Cyberbullying Prevention and Intervention: Recommendations for Educators, Community Professionals, and Parents
Sheri Bauman, Ph.D., is a professor and director of the Counseling graduate degree program at the University of Arizona. Prior to earning her doctorate in 1999, Dr. Bauman worked in public schools for 30 years, 18 of those as a school counselor. She is also a licensed psychologist although she is not in practice at this time. Dr. Bauman conducts research on bullying, cyberbullying, and peer victimization. She also studies teacher responses to bullying. She is the recipient of two grants from the National Science Foundation. She has given presentations on topics related to bullying/cyberbullying at local, state, national, and international conferences. She has published two books: Special Topics for Helping Professionals (2007, Pearson), Cyberbullying: What Counselors Need to Know (2011, American Counseling Association), and is lead editor of Principles of Cyberbullying Research: Definition, Measures, and Methods (with Donna Cross & Jenny Walker, 2013, Routledge). Her vita includes over 50 publications in peer-reviewed journals, many book chapters, three training DVDs for counselors, and numerous other publications. She is currently analyzing data from her National Science Foundation longitudinal study, and working on two co-authored books: Mental Health in the Digital Age (with Dr. Ian Rivers, Brunel University, London) and Group Counseling with Persons with Disabilities (with Linda Shaw and Paul Bourgeois, University of Arizona).
Eric M. Vernberg, Ph.D.
Development and Dissemination of Evidence-Based Interventions for Children and Adolescents involved in Bullying Behavior
Eric M. Vernberg, Ph.D., is a Professor in Clinical Child Psychology Program and the Director of the Child and Family Services Clinic at the University of Kansas. His research program involves applying and advancing psychological science to solve real world problems faced by children, adolescents, and their families. He is committed to generating knowledge that can be used to guide treatment and preventive interventions, and has become increasingly involved in developing, implementing, and evaluating research-guided interventions delivered in community settings. His research activities focus on three areas: 1) Psychological impact of terrorism, disasters, and violence on children and adolescents; 2) Peer relationships, including friendship development and bully-victim-bystander problems; and 3) Development and dissemination of evidence-based interventions for children and adolescents.
Anne Williford, Ph.D.
The Important Role of Adults in Bullying Intervention: Recommendations for Developing Effective Training Protocols
Anne Williford, Ph.D., Assistant Professor in the School of Social Welfare at the University of Kansas, received her doctorate in Social Work from the University of Denver in 2009. Her research interests include understanding characteristics associated with bullying and peer victimization among children and adolescents, and identifying strategies to prevent such behaviors in school settings. Dr. Williford has published in leading social work, psychology, and criminology journals on a range of topics, including school social work practice, aggressive behavior and peer victimization among low-income and ethnic minority students, gender differences in these behaviors, and school-based prevention program effects on rates of bullying and peer victimization.
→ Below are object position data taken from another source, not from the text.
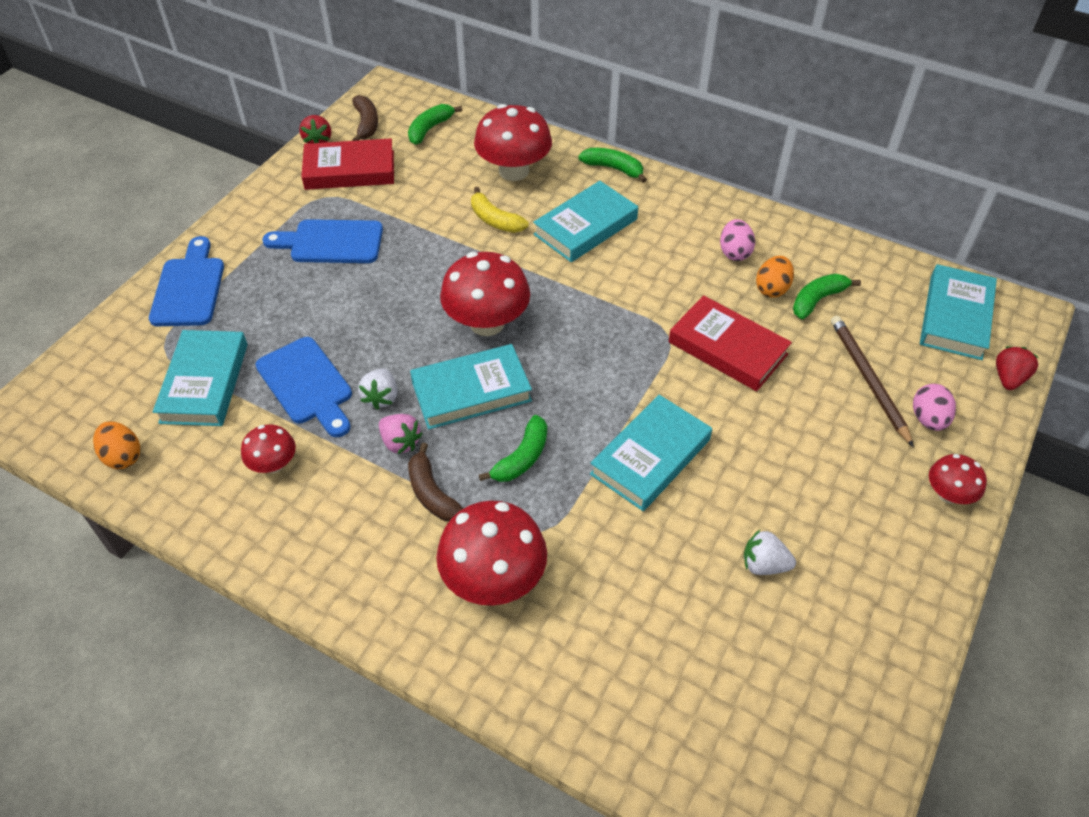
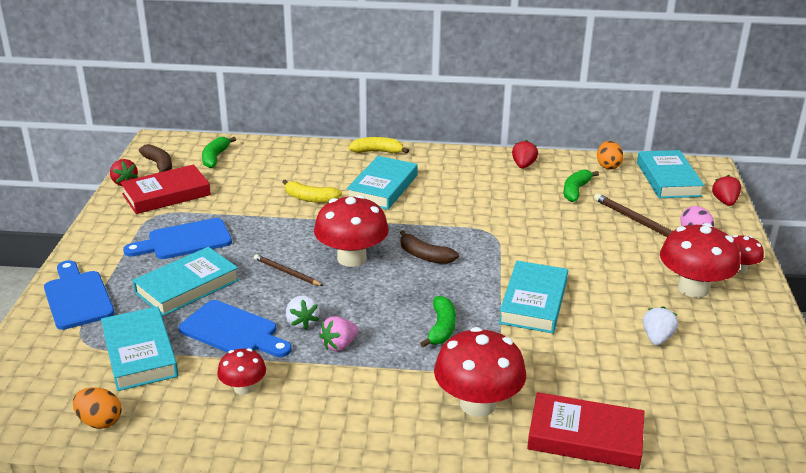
camera: 25 degrees left, 20 degrees down
pink strawberry [379,414,423,454] -> pink strawberry turned 120 degrees clockwise [319,316,358,351]
brown banana [408,443,463,521] -> brown banana moved to [400,230,459,264]
turquoise book [410,344,532,429] -> turquoise book moved to [133,247,239,316]
red mushroom [474,104,552,181] -> red mushroom moved to [660,223,740,298]
green banana [578,148,647,183] -> yellow banana [349,137,409,153]
red book [669,295,792,391] -> red book moved to [527,392,644,469]
pink egg [720,219,755,261] -> none
white strawberry [744,530,796,575] -> white strawberry turned 120 degrees clockwise [643,306,678,345]
orange egg [756,256,794,298] -> orange egg moved to [597,141,624,170]
none -> brown pencil [254,254,323,286]
none -> red strawberry [512,140,538,169]

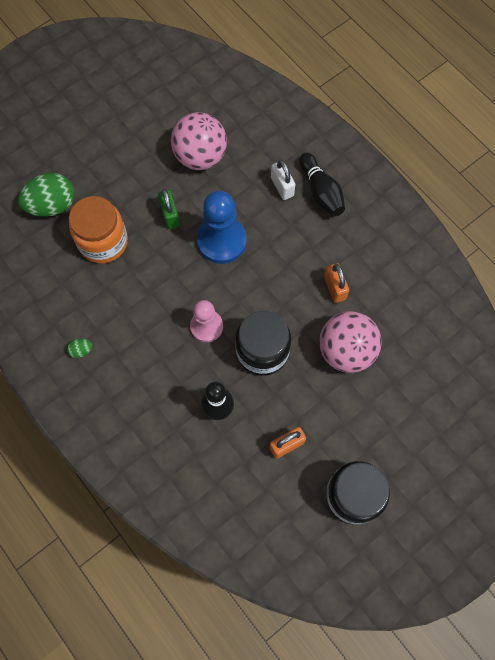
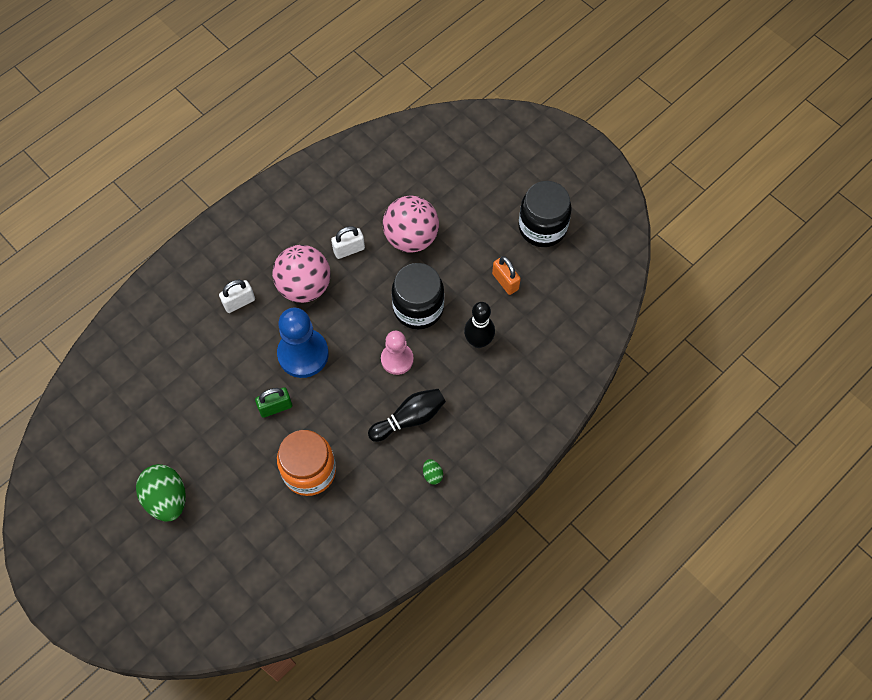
camera: 95 degrees left, 5 degrees down
green egg [18,173,75,217] -> green egg moved to [136,464,186,522]
pink ball [171,112,227,170] -> pink ball moved to [272,245,331,303]
black bowling pin [299,152,345,216] -> black bowling pin moved to [368,389,446,442]
orange padlock [324,263,349,303] -> white padlock [331,226,365,259]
Her recent scholarly work focuses on identifying strategies to enhance adult intervention to address bullying and peer victimization among youth. Dr. Williford received her Masters in Social Work from the University of Texas at Austin in 2000 and worked as a clinical and community level social worker with diverse populations, including children and adults with developmental disabilities, adults with mental illness and chemical dependency, and as a school social worker coordinating primary prevention programs for children and youth. Her teaching interests include community and organizational practice, advanced advocacy practice, social work practice with aggressive and anti-social youth, and research methods.